During one session, the topic of discussion was "What are Men talking about?" I felt drawn to attend the panel, which ended up being a very disturbing session where the Black men of the favela (areas where the downtrodden live) in Rio enacted abuse on women—with several narratives being told and retold. A single male voice placed the counter-narrative: an argument that a Black boy of the favela has faced bullying and threats his entire life, which puts him in a cycle of violence. He is a male facing male toxicity. When the victim pleads guilty and describes what led him to a life of criminality, it seems that intergenerational trauma is at the helm of the entire problem. The world keeps rolling out the cycle of violence—and so the cycle of violence continues throughout the ages in societies of an uneven world.
What, then, about women who are even more vulnerable victims of such toxicity, that is meted out to them in the name of patriotism and in the name of values upheld by various religions? Indeed, I am drawn to a quote by Johan Galtung from his 1969 Violence, Peace and Peace Studies, wherein he rightly remarked, "When one husband beats his wife, there is a clear case of personal violence, but when one million husbands keep one million wives in ignorance, there is structural violence." I would like to add that when a million men put shackles of religious doctrines to make women inactive, depriving them of fundamental human rights, it is structural violence.
Thus, structural and systemic violence is the root of women's suffering. And for every story to end in peace, it must be captured by memorialising these narratives.
I am reminded of the shawl my mother wove, in which she'd repeated a hundred thousand (or more) dua for the return of my lost brother after the victory of Bangladesh in December '71. My brother had set out to join Bangladesh's (then East Pakistan) war against Pakistan (then West Pakistan), never to return.
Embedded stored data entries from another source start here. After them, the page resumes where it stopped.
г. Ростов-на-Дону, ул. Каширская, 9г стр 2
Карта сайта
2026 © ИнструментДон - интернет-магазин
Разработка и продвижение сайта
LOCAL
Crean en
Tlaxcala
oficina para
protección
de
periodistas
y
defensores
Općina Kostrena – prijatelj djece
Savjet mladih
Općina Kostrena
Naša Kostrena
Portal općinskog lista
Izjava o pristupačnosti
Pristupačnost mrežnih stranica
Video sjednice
On his way, my brother and Khosru, his friend, were stopped by the East Pakistan Rifles (EPR). They questioned the identity of my brother—who had fair skin, light-hued eyes, and a tall stature. The EPR sepoys claimed that my Chinku bhaiya was faking his identity. They insinuated that he was a West Pakistani. They roped him up, intending to kill him. Khosru bhai forbade them to take my brother, saying something to the effect of "If you think he is not a patriot, then you might as well take me along with him." Later, it transpired that the sepoys had intended to rob them of whatever valuables they had on them. In trying to do this, they captured and killed Chinku bhaiya and, along with him, Khosru bhai. It was an act of robbery of both belongings and of two valiant lives.
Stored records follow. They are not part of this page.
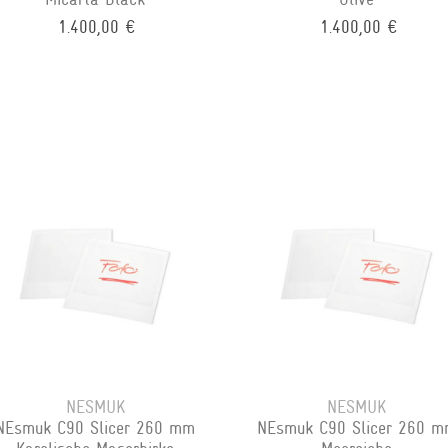
1.400,00 €
1.400,00 €
NESMUK
NESMUK
NEsmuk C90 Slicer 260 mm
NEsmuk C90 Slicer 260 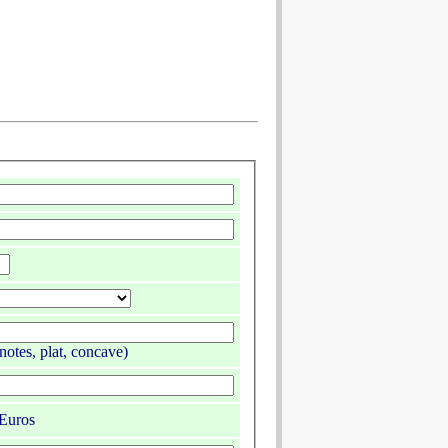
notes, plat, concave)
Euros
It is as if Khosru bhai was reborn as Faraz—in the same linear narrative, some 45 years post '71. In 2016, in the butchering and killing in Holey Artisan, Faraz stood by his friends and was butchered alongside them, willingly giving up his life. A sacrifice of life that gives hope to humanity.
In this all-pervading story of male toxicity, there are stories of heroism in Meher (the lone Birangana) fighting it out in Pakistan and Bangladesh, as well as in the stories of Khosru in '71 and Faraz in 2016.
In the heinous toxicity of hate in the name of religion, there are still the stories of uncompromised heroes. Let us continue the memorialisation of these heroes and she-roes. Let this memorialisation of their narratives speak about humanism, which resides at the centre. Let us bind our societies in peace and harmony into one beautiful universe.
Sara Zaker is a theatre and television actor, director, and social activist. She is also member secretary at the Liberation War Museum.
Views expressed in this article are the authors' own.